In this paper, the late-fusion of LiDAR and camera detection results is investigated for the long-tailed distribution problem in 3D object detection. By examining the different choices of 2D/3D RGB detectors, the choice of geometric fusion planes for LiDAR and image detection results, and the probabilistic fusion of LiDAR-camera multi-modal results, a significant improvement of the detection performance of long-tailed distribution 3D objects on the challenging dataset nuScenes is achieved. However, as far as the content of the article is concerned, I have the following questions and suggestions:

  1. The article is not innovative enough (although the results are impressive) and gives the impression of reading an experimental report rather than a scientific paper.
  2. The motivation of the fusion strategies used is not clearly described in the article.
  3. How to greedily tune the temperatures and the priors are not clear.
  4. Whether the way of late-fusion is limited by the upper limit of the capacity of the uni-modal detector itself. Would the conclusion be different if a different backbone is used?
  5. The fusion choice in the image plane requires LiDAR and camera to have sufficient field of view overlap. In the experiments, are the detection results of images from all viewpoints fused? If yes, how to solve the inconsistency of the detection results of images from different viewpoints in the overlap area?

优点

  1. The overall detection results on nuScenes are impressive.
  2. The ablation studies verify the effectiveness of each choice and design.

缺点

  1. The article is not innovative enough and gives the impression of reading an experimental report rather than a scientific paper.
  2. The motivation of the fusion strategy used is not clearly described in the article.
  3. How to greedily tune temperatures and the priors are not clear.

问题

  1. Whether the way of late-fusion is limited by the upper limit of the capacity of the uni-modal detector itself. Would the conclusion be different if a different backbone is used?
  2. The fusion method in the image plane requires LiDAR and camera to have sufficient field of view overlap. In the experiments, are the detection results of images from all viewpoints fused? If yes, how to solve the inconsistency of the detection results of images from different viewpoints in the overlap area?
审稿意见
5

This work studies three design choices within the late-fusion framework for Long-Tailed 3D Detection (LT3D). The authors present a simple late-fusion approach that fuses 2D RGB-based detections and 3D LiDAR-based detections and achieves state-of-the-art results on LT3D benchmarks.

优点

  • Instead of fusing the RGB 3D detector with the LiDAR 3D detector, this work proposes using an RGB 2D detector to calibrate 3D detection classification and 3D score to help LT3D and achieve new SotA performance.
  • Extensive analyses of different choices of matching 2D and 3D, score calibration and different 2D and 3D detectors.

缺点

  • Although the performance is quite good. It seems like this work is more like a good engineering work. The novelty is limited.
  • The 2D RGB detector works more like just a classifier.

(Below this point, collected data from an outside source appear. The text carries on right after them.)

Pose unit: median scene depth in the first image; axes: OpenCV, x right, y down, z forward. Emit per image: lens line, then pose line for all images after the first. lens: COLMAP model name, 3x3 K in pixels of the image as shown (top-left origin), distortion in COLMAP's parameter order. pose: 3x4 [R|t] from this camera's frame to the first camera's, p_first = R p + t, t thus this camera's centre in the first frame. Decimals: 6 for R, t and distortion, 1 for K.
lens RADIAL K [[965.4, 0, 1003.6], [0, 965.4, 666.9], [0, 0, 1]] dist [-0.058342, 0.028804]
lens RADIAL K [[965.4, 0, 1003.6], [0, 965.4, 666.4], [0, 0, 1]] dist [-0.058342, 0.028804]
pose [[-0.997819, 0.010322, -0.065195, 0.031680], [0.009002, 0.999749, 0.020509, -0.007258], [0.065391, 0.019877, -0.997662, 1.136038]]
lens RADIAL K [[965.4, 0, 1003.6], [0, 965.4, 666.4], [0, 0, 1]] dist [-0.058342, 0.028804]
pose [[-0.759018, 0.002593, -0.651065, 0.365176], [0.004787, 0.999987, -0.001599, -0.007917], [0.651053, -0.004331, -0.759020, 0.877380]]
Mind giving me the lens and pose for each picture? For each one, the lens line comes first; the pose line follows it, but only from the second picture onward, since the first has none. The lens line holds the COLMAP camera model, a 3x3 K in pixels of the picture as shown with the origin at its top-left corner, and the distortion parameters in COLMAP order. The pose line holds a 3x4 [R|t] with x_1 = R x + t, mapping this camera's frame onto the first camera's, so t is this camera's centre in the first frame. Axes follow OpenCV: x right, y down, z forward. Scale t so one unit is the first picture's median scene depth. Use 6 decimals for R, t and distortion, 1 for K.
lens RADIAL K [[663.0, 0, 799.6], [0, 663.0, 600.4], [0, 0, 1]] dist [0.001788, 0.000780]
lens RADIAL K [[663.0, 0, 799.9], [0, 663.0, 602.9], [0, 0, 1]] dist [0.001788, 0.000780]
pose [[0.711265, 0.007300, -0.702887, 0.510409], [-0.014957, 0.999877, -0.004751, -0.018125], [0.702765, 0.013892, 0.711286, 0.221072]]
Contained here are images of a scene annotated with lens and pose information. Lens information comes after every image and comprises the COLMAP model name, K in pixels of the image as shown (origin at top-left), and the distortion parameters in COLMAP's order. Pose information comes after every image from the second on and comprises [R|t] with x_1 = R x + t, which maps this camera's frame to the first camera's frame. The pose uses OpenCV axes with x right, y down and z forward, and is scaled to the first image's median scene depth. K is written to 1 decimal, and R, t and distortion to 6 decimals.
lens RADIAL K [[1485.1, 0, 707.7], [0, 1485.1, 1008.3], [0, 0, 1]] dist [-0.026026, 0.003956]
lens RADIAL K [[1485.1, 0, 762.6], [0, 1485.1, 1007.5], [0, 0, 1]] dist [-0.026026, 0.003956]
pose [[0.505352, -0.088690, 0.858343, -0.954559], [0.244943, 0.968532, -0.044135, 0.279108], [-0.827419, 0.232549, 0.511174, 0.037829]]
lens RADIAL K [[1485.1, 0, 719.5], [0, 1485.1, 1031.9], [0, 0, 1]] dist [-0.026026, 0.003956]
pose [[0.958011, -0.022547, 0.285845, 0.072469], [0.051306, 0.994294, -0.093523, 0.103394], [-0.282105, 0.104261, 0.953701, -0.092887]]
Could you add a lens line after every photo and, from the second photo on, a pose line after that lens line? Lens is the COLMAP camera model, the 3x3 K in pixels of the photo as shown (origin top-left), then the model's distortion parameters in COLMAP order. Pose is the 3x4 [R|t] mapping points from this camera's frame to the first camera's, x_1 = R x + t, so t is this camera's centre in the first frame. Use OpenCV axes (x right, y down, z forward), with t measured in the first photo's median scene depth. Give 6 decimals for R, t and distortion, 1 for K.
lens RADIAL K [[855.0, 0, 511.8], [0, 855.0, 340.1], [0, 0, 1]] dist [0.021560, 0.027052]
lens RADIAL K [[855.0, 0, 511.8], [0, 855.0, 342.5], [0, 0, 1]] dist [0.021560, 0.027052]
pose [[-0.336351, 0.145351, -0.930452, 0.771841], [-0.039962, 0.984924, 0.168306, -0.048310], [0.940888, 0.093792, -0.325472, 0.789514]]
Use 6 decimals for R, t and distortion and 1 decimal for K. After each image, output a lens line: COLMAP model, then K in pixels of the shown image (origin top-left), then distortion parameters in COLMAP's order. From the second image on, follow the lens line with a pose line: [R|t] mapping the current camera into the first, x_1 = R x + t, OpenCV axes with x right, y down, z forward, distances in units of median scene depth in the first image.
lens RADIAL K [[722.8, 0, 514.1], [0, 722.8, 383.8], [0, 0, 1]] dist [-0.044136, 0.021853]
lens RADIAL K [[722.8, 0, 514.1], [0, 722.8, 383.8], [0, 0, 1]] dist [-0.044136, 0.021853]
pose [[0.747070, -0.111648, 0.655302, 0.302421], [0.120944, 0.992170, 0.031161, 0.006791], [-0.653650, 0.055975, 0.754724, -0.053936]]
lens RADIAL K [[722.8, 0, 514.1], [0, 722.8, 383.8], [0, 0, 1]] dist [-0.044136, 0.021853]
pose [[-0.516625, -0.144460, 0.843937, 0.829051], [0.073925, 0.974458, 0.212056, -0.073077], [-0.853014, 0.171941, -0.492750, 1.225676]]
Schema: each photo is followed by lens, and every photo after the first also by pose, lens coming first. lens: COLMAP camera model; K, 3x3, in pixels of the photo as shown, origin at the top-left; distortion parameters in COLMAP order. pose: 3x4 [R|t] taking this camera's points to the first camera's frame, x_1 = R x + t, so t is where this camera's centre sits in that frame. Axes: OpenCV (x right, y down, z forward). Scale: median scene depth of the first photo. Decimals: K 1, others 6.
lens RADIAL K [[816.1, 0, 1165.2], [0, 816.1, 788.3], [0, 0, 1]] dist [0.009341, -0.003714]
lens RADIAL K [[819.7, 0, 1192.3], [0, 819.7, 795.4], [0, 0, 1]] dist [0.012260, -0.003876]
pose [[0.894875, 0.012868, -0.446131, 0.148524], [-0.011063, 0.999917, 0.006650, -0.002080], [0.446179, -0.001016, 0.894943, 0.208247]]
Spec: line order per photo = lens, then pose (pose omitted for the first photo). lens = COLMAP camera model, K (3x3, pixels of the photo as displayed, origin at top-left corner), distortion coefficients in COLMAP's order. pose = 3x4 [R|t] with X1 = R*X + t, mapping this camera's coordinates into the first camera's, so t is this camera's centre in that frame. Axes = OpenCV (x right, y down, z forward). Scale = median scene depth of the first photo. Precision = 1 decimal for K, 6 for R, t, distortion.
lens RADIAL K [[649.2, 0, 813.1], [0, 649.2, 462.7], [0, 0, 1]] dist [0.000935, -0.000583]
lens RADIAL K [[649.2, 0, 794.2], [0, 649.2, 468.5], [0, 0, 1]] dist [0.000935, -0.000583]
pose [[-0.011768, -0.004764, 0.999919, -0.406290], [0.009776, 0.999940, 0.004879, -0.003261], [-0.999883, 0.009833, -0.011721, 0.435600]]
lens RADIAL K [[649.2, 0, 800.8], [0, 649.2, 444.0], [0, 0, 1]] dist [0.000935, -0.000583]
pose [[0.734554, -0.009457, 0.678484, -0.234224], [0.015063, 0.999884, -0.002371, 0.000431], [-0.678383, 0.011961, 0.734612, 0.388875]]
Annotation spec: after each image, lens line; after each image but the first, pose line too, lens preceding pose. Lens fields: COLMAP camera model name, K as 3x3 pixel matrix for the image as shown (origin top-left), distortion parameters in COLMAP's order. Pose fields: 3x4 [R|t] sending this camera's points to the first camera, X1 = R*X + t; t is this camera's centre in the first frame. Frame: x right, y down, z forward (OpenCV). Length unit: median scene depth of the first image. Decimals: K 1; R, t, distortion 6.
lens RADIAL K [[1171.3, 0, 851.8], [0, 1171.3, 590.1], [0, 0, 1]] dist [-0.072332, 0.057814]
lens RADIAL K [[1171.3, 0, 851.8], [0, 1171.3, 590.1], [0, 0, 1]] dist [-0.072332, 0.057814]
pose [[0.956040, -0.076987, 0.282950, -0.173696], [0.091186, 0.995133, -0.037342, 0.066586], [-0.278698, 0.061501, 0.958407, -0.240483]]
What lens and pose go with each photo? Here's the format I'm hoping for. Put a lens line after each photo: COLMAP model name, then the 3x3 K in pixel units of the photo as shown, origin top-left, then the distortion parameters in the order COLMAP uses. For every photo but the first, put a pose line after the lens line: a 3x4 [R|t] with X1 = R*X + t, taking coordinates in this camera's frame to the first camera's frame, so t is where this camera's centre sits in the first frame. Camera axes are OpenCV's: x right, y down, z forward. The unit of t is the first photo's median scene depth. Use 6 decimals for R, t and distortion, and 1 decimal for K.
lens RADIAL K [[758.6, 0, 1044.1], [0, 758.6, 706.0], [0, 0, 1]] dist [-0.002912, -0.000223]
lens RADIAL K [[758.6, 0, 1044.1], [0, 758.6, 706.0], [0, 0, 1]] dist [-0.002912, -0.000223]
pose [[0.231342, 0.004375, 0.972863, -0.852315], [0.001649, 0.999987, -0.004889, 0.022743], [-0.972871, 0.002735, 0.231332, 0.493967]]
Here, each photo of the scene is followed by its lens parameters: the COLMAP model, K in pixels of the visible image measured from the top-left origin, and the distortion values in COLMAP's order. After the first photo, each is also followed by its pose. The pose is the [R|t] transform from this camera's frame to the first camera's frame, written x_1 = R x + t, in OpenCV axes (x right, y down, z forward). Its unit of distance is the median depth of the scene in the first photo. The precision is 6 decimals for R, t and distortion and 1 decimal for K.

It looks like it is missing the most important baseline, e.g., using a strong classification network for the projected 3D boxes and still being able to perform semantic and score calibration.

问题

  • Datasets like nuScenes [1] and Argoverse 2 [2] have multiple ring cameras. How do you deal with the projected 3D boxes divided into different camera scenarios?

[1] Holger Caesar, Varun Bankiti, Alex H Lang, Sourabh Vora, Venice Erin Liong, Qiang Xu, Anush Krishnan, Yu Pan, Giancarlo Baldan, and Oscar Beijbom. nuscenes: A multimodal dataset for autonomous driving. In Proceedings of the IEEE/CVF Conference on Computer Vision and Pattern Recognition, 2020.

[2] Benjamin Wilson, William Qi, Tanmay Agarwal, John Lambert, Jagjeet Singh, Siddhesh Khandelwal, Bowen Pan, Ratnesh Kumar, Andrew Hartnett, Jhony Kaesemodel Pontes, et al. Argoverse 2: Next generation datasets for self-driving perception and forecasting. arXiv preprint arXiv:2301.00493, 2023.